The changes in the ad market due to the internet has caused a lot of pain for newspaper and magazine publishers. From my day selling ads for the Linux Journal
in the USA during the dotcom boom, I have seen the growth of the internet and the impact Google has on the magazine industry first hand.
I always looked at Google as the wolf in sheep’s clothing as it has convinced publishers to give their content away for free and riches will be found, but the only problem is that Google is reaping the rewards and not the publishers with free content. Sounds like a con job to me.
As with all winning streaks Google’s reign at the top may be coming to an end. Just ask AOL, the first darling of the internet generation. A recent USA Today report had Google accused of fixing the search results and being fined for $500 million. It is, perhaps, the turning point, as Google's credibility is being challenged.
This may be the opening magazine publishers must seize if we are ever going to fight back and regain the attention of advertisers. A ground breaking study, “The case for advertising in interactive digital magazines,” written by Josh Gordon from Smart Media Sales, provides a business model that we can embrace going foward. He looked at eight different interactive digital magazines and his results will help magazine publishers fight back with numbers that media buyers crave.
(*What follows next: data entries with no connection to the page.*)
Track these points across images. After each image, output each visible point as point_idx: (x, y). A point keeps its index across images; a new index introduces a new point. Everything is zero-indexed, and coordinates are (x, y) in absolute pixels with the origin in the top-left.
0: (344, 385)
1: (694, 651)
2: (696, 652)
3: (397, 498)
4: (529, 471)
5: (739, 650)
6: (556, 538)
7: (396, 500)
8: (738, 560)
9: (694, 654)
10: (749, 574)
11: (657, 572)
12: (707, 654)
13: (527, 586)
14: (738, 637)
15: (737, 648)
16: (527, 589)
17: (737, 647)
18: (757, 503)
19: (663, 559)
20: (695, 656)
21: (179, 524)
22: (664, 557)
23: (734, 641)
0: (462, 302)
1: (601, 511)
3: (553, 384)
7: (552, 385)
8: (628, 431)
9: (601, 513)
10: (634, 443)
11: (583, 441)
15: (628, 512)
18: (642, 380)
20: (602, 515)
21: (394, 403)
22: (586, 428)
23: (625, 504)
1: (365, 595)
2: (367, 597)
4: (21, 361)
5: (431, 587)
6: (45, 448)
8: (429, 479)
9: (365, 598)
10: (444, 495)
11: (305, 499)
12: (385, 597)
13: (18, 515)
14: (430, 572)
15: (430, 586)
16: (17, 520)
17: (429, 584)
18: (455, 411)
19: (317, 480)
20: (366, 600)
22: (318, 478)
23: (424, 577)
Josh, who spoke at the recent Quebec Magazine Day, offers a new vision for the industry to consider:
“Anyone who sells media who thinks they do not compete against search for ad dollars is in the wrong business. Look at the numbers. In the US, search now accounts for about half of every ad dollars spent on digital media. Search gets far more ad dollars than they deserve because they get credit for 'Last click attribution.' Because they are the last trackable click before an online sale is made they are often seen as the sole media that helped make the sale. The question other media need to raise is what motivated a buyer to enter a company or product name into a search engine in the first place?
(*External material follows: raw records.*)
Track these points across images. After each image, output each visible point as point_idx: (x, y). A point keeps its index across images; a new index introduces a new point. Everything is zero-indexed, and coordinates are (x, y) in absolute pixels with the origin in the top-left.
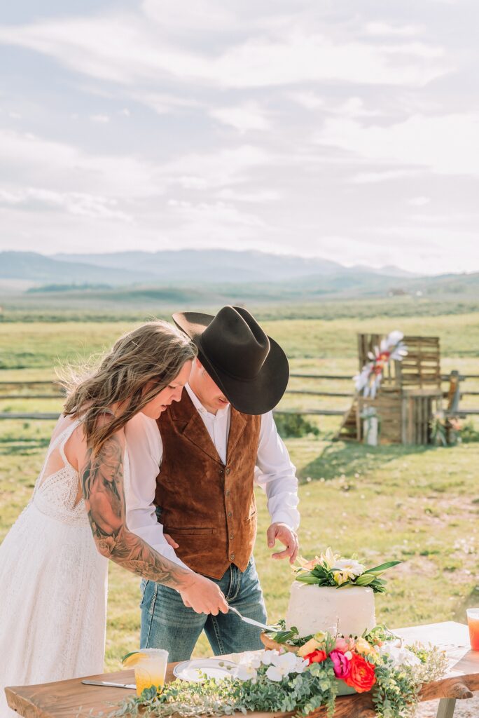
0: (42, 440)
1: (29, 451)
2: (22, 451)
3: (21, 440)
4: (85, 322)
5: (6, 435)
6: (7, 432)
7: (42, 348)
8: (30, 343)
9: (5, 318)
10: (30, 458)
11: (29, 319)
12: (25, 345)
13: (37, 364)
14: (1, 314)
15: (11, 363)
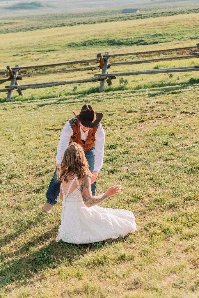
0: (182, 84)
1: (176, 91)
2: (172, 91)
3: (169, 84)
4: (188, 13)
5: (160, 82)
6: (160, 80)
7: (166, 31)
8: (159, 28)
9: (143, 16)
10: (178, 95)
11: (156, 15)
12: (156, 30)
13: (165, 40)
14: (140, 14)
15: (150, 40)
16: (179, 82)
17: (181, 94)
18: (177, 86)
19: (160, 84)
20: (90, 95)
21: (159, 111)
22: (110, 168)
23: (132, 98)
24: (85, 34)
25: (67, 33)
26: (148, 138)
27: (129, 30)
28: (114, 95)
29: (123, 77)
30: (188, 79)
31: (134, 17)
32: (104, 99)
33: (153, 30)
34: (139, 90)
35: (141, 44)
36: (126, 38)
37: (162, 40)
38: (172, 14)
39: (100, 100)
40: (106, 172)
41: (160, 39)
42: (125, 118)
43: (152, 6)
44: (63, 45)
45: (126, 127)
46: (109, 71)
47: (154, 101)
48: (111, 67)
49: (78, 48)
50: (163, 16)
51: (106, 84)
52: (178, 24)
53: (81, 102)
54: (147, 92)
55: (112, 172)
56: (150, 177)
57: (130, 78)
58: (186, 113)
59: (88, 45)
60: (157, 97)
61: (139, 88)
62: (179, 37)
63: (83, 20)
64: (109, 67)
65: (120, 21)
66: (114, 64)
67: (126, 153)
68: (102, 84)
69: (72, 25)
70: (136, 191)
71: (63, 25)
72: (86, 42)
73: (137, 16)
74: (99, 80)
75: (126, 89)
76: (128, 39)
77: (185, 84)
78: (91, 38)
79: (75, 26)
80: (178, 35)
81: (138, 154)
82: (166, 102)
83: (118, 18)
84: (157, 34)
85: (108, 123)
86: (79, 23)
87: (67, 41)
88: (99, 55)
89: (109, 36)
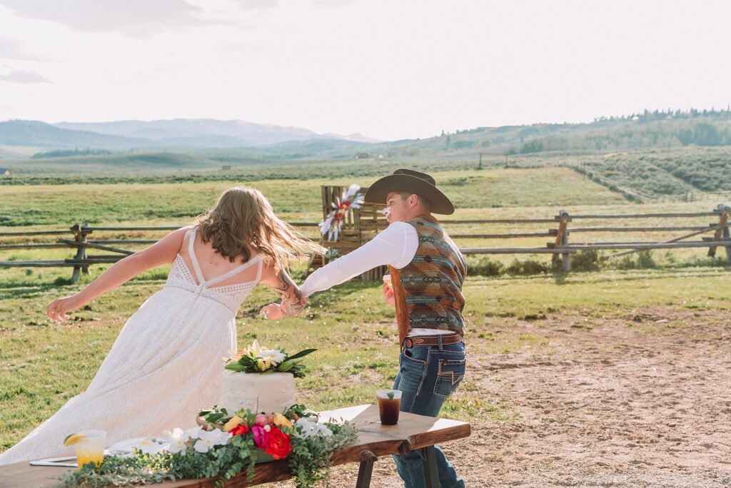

“But the real way we compete against search is by creating interactive editorial and ads that create more of an experiential relationship with a media user. Ads in a digital magazine are in a unique place to do this because we have so much real estate we can offer an advertiser. A page in digital magazines can show a video, offer a registration, explain a contest, offer downloads, offer a newsletter sign up etc. If the sum of all the interactive options you put into ad can create a meaningful experiential environment, advertisers will see you as different from a 'by the pound' purchase which is what search has become.”
In his study Josh defines an interactive digital magazine as follows,
- An interactive magazine is designed to compete for the attention of online readers not print readers
- Interactive magazines are designed for easy interaction between readers and the magazine, not just for one-way content delivery
- Interactive digital magazines contain ads that readers can interact with.
Some of the key finding of the study show that a digital magazine is a better reading experience than a web site, video is the top choice for rich media and ad recall is higher than TV and radio.
Here is a chart for magazine publisher ad sales reps that I used in my online ad sales seminar at a magazine conference in 2010 that can be used to sell against Google to help make publishers' brands more relevant and remind advertisers that we will not go away. My favorite line is if you want to target teachers for example in Ontario, how is a paid search campaign going to deliver you the eyeballs.
We should also look at creating an industry task force to compete against Google. Microsoft and Yahoo. The industry needs some leadership in this area, but Canadian publishers are typically fast followers of trends instead of innovators. Anybody want to join the task force?